What you will do
[A] What does the forum post about loading Spark timestamps into Redshift say the AWS Redshift documentation claims about the default timestamp format?
[B] Continue the forum post about loading Spark timestamps into Redshift from where it stops.

Exercise passage
· · · · · · ·
UPDATE #2 As a workaround i write the timestamps as strings instead, however looking at the temp files of the intermediate results it looks like there is an issue with the timestamp format, more specifically:

Using AVRO temp file format i indeed see in the schema specification that Spark timestamp columns are parsed as strings, even though in the df schema they appear as timestamps as above. AWS Redshift documentation says the default format accepts fraction up to 5 digits, however this proved not to be true in this case at least

Setting TIMEFORMAT 'auto' in the extraCopyOptions appears(?) to solve the issue locally, but since i am using AWS Glue for my Spark job i cannot be sure as i cannot load all the data locally to see if a malformed record creates the problem. I wouldn't bet on it though as i tried to cast all 3 columns to the same format with withColumn('column', F.to_timestamp('column', format="yyyy-MM-dd hh:mm:ss")) and this also didnt work, as the fraction milliseconds remain as well. What is strange is that the columns containing the timestamps in string format after the workaround do not look to maintain the fraction.
· · · · · · ·
(Collected data)
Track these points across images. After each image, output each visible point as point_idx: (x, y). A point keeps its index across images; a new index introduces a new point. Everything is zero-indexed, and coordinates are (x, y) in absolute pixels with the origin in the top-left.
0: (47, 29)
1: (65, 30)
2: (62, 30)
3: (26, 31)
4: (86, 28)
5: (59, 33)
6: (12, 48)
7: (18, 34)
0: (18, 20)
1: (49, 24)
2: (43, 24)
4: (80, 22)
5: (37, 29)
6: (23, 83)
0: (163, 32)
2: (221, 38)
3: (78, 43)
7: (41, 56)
· · · · · · ·
Answers for the exercise
[A] It accepts fractional seconds of up to 5 digits.

[B]
Does this issue ring any bell to someone with more knowledge in the internals of the spark-redshift data source?

prakharjain-vogo commented 4 years ago

Me Too

My problem is that SOMETIMES the application crashes with a

Caused by: java.lang.ClassCastException: java.lang.String cannot be cast to java.sql.Timestamp

Strange thing is that it happens SOMETIMES!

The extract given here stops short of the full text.